In contrast to absurd mass media claims that these preliminary MET results validate the use of value-added scores in high-stakes decisions, the first round of findings represents the beginning of a foundation for building composite measures of teacher effectiveness. The final report of this effort (scheduled for release this fall) will be of greater consequence. In the meantime, a couple of studies this year (here and here) provided some evidence that certain teacher instructional practices are associated with better student achievement results (a major focus of the MET project).
There were also some very interesting teacher quality papers that didn’t get much public attention, all of which suggest that our understanding of teacher effects on test scores is still very much a work in progress.

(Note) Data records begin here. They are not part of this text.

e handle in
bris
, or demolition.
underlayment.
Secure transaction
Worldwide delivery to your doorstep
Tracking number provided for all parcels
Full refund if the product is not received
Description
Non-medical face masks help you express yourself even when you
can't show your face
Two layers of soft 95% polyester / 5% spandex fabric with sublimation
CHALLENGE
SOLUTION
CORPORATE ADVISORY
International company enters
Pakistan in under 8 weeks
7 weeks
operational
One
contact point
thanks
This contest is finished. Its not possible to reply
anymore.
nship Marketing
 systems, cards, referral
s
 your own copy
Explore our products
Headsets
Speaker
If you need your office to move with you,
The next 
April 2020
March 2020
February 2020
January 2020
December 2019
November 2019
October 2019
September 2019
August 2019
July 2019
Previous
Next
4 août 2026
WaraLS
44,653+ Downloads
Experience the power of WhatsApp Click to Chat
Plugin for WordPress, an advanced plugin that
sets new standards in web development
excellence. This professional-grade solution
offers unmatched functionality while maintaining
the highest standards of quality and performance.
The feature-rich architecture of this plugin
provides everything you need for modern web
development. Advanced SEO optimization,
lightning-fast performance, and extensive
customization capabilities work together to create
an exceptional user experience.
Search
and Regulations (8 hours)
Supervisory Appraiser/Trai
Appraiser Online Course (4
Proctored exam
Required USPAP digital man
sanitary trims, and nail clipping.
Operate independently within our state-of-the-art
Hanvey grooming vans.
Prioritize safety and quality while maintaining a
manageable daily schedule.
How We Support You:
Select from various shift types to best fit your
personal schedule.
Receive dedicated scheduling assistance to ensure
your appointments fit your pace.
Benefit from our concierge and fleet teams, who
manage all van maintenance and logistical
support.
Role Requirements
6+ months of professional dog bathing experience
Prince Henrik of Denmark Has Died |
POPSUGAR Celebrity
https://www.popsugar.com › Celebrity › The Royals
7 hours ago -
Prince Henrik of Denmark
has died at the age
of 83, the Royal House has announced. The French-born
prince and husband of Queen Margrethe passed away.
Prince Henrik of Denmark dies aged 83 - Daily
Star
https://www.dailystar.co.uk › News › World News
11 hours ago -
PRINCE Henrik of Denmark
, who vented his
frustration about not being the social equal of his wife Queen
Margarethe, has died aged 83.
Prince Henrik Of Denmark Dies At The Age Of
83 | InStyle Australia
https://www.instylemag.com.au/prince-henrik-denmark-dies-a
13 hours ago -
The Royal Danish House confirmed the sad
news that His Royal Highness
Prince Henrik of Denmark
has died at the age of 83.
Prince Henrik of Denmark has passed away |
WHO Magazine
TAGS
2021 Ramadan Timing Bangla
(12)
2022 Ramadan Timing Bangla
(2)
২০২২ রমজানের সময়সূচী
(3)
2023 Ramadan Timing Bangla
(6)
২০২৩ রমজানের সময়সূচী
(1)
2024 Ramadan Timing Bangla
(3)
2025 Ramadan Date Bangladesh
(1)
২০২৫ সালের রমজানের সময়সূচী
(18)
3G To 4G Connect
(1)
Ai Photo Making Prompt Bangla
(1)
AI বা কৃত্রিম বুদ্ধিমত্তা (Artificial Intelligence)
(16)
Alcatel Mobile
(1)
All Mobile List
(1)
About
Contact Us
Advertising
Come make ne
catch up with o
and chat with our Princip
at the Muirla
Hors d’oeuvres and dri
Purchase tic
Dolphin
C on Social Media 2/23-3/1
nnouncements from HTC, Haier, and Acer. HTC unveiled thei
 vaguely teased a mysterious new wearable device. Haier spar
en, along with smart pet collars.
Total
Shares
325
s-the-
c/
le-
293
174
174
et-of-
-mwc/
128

There are too many to list, but one particularly clever and significant working paper (from NBER) found that the “match quality” between teachers and schools explains about one-quarter of the variation in teacher effects (i.e., teachers would get different value-added scores in different schools).
A related, important paper (from CALDER researchers) found that teachers in high-poverty schools get lower value-added scores than those in more affluent schools, but that the differences are small and do not arise among the top teachers (and cannot be attributed to higher attrition in poorer schools). The researchers also found that the effects of experience are less consistent in higher-poverty schools, which may explain the discrepancies by school poverty. These contextual variations in value-added estimates carry substantial implications for the use of these estimates in high-stakes decisions (also see this article, published in 2010). They also show how we're just beginning to address some of the most important questions about these measures' use in actual decisions.
In the longer-term, though, the primary contribution of the value-added literature has been to show that teachers vary widely in their effect on student test scores, and that most of the variation is unexplained by conventional variables. These findings remain well-established. But whether or not we can use value added to identify persistently high- and low-performers is still very much an open question.
Nevertheless, 2010 saw hundreds of states and districts move ahead with incorporating heavily-weighted value-added measures into their evaluation systems. The reports above (and many others) sparked important debates about the imprecision of all types of teacher quality measures, and how to account for this error while building new, more useful evaluation systems. The RTTT-fueled rush to design these new systems might have benefited from this discussion, and from more analysis to guide it.
Overall, while 2010 will certainly be remembered as a watershed year for market-based reforms, this wave of urgency and policy changes unfolded concurrently with a steady flow of solid research suggesting that extreme caution, not haste, is in order.